The authors confirm that all supporting data, code and protocols have been provided within the article or through the cited public repositories.
Impact Statement
Within-host genetic diversity in Mycobacterium tuberculosis is increasingly used to study transmission, treatment response, and resistance emergence. The bioinformatic thresholds that distinguish low-frequency variants from sequencing noise vary widely across published TB studies and are rarely empirically justified, thus reshaping which patients are reported as harboring detectable within-host diversity. We provide a biological replicate-anchored calibration framework that ties threshold selection to within-patient replicate concordance, quantifies stability under resampling, and reports explicit sensitivity tiers. Applied to 97 TB patients, the calibrated rule identifies 16.5% as carrying detectable within-host M. tuberculosis variation. The framework is transferable to other TB cohorts as a transparent basis for cross-study comparison.
Lay Summary
Tuberculosis (TB) bacteria can vary slightly within a single patient. Bacterial cells in the same person may carry small genetic differences, sometimes affecting only a small fraction of the bacterial population. Studying this kind of within-patient variation matters for understanding how TB responds to treatment and how it spreads between people.
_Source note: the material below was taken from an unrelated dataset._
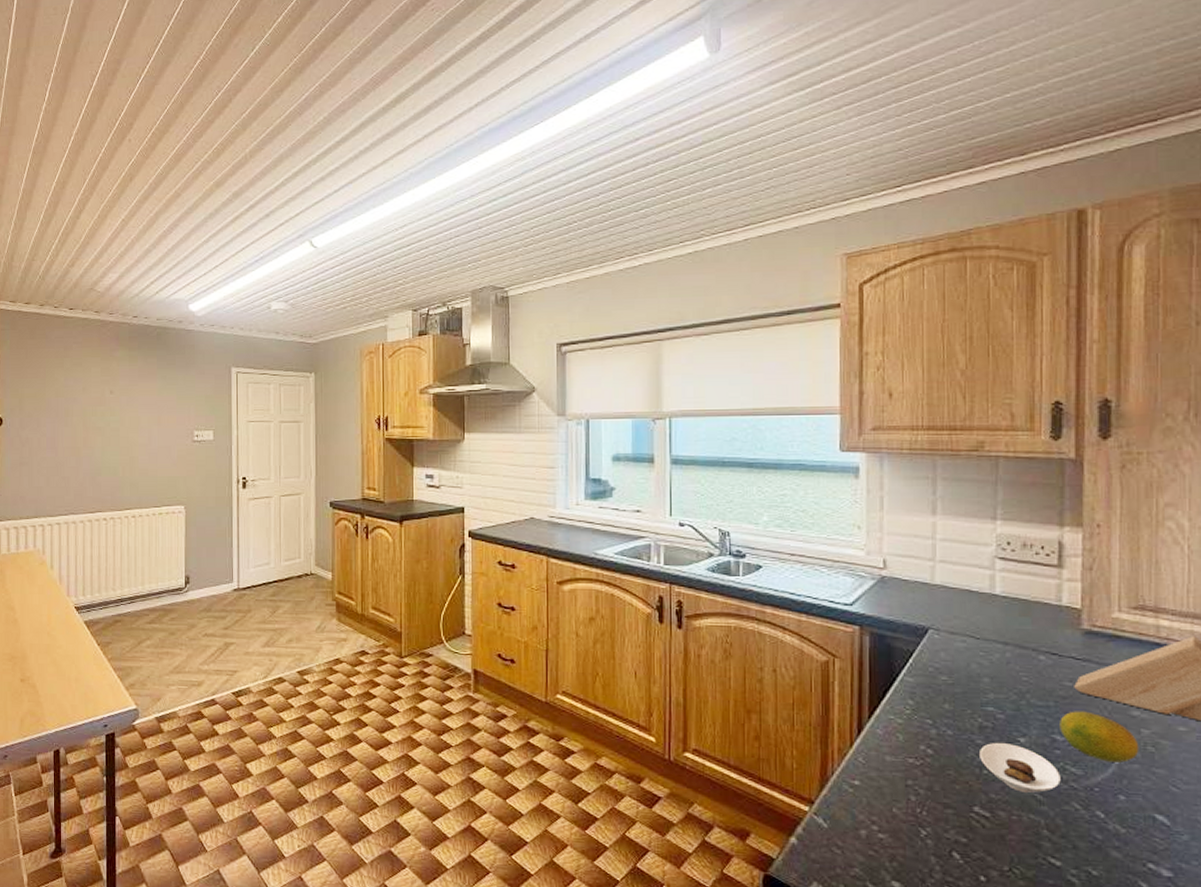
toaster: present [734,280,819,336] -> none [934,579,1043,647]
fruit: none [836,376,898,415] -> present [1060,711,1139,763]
Detecting these differences from DNA sequencing means distinguishing real signal from background noise. However, the rules used to make that distinction affect which patients are reported as carrying mixed bacterial populations. In this study, we developed a method for making that detection decision more reliably. Most patients gave more than one sputum sample on the same day. We used the agreement between repeat samples from the same patient to pick rules that gave consistent answers. We checked how stable our chosen rules were by repeating the selection on randomly drawn versions of the data, and we report stricter and looser versions of the rule alongside our preferred one. We applied the method to 97 TB patients. About one in six (16.5%) showed detectable genetic variation within their TB bacterial population using our preferred rule. The same rules can also be applied to other TB studies to check whether they give consistent results when used in a different setting.